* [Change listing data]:
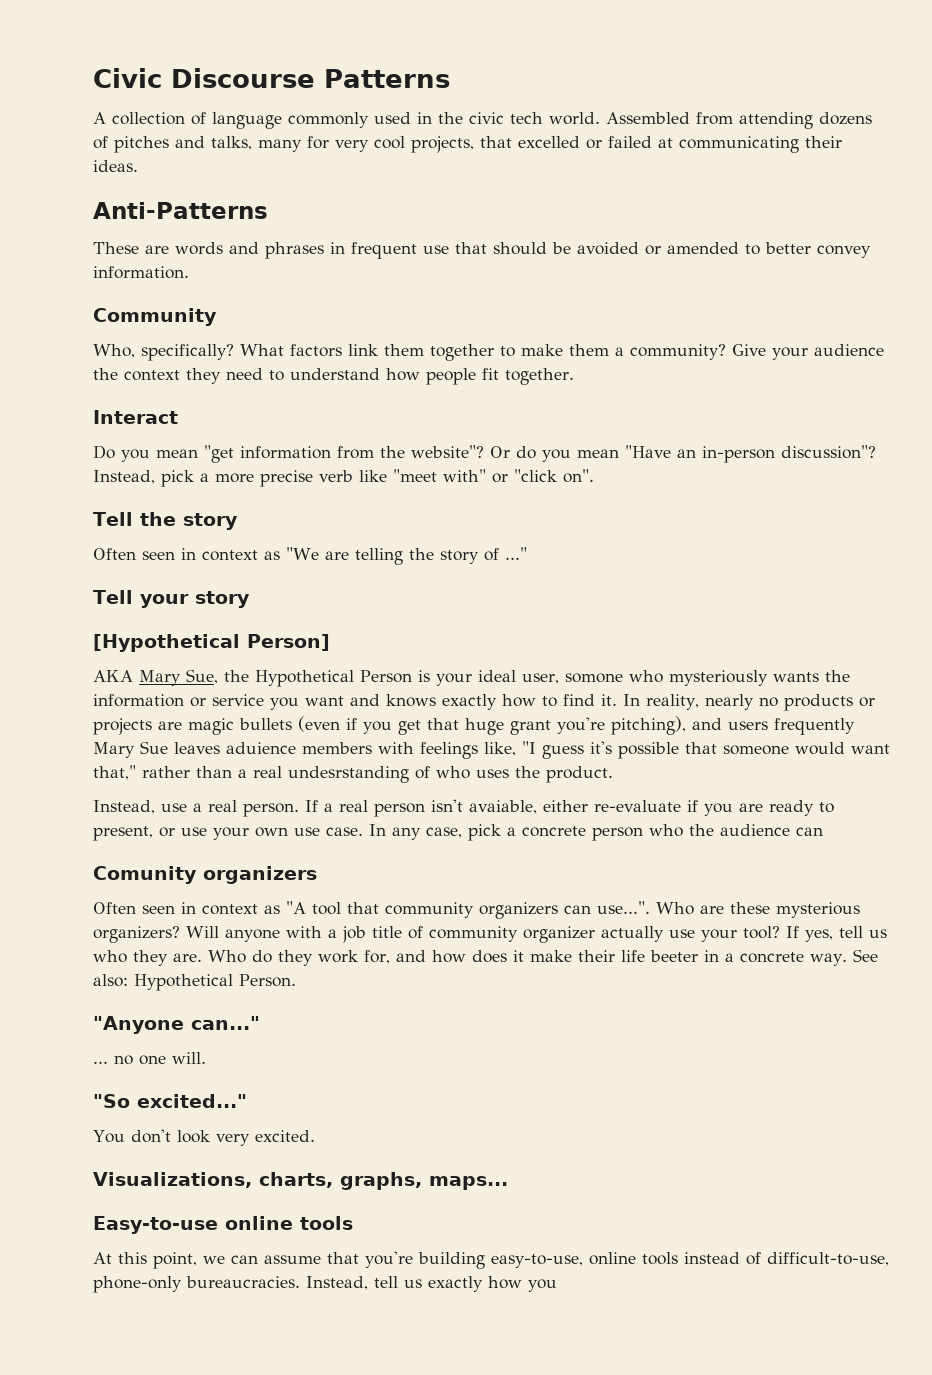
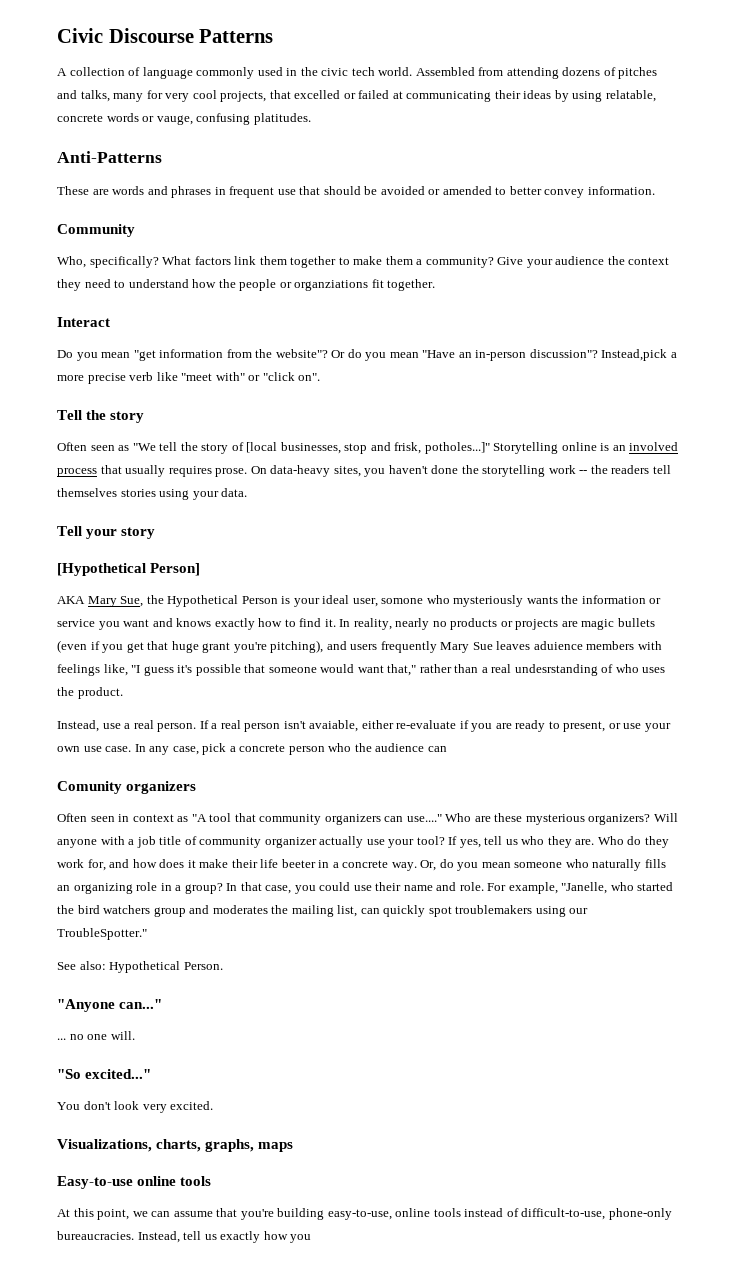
[93,160,138,172] ideas. -> [523,90,656,102] [57,113,311,125] ideas by using relatable, concrete words or vauge, confusing platitudes.
[426,368,476,385] people -> [218,279,369,291] the people or organziations
[93,470,194,487] Instead, pick -> [601,349,668,361] Instead,pick
[181,547,527,565] in context as "We are telling the story of ..." -> [118,442,679,454] [57,465,671,477] [57,488,248,500] as "We tell the story of [local businesses, stop and frisk, potholes...]" Storytelling online is an involved process that usually requires prose. On data-heavy sites, you haven't done the storytelling work -- the readers tell themselves stories using your data.
[597,901,650,914] use...". -> [406,814,442,822] use...."
(847, 959) none -> [420,859,666,871] [57,882,674,894] [57,905,589,917] [57,928,147,940] Or, do you mean someone who naturally fills an organizing role in a group? In that case, you could use their name and role. For example, "Janelle, who started the bird watchers group and moderates the mailing list, can quickly spot troublemakers using our TroubleSpotter." //
[429,1176,508,1190] maps... -> [258,1142,294,1152] maps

* [What is expected]: The data shown above must be printed again exactly, with no images included.

* [Answer for this exercise]:
[93,160,138,172] ideas. -> [523,90,656,102] [57,113,311,125] ideas by using relatable, concrete words or vauge, confusing platitudes.
[426,368,476,385] people -> [218,279,369,291] the people or organziations
[93,470,194,487] Instead, pick -> [601,349,668,361] Instead,pick
[181,547,527,565] in context as "We are telling the story of ..." -> [118,442,679,454] [57,465,671,477] [57,488,248,500] as "We tell the story of [local businesses, stop and frisk, potholes...]" Storytelling online is an involved process that usually requires prose. On data-heavy sites, you haven't done the storytelling work -- the readers tell themselves stories using your data.
[597,901,650,914] use...". -> [406,814,442,822] use...."
(847, 959) none -> [420,859,666,871] [57,882,674,894] [57,905,589,917] [57,928,147,940] Or, do you mean someone who naturally fills an organizing role in a group? In that case, you could use their name and role. For example, "Janelle, who started the bird watchers group and moderates the mailing list, can quickly spot troublemakers using our TroubleSpotter." //
[429,1176,508,1190] maps... -> [258,1142,294,1152] maps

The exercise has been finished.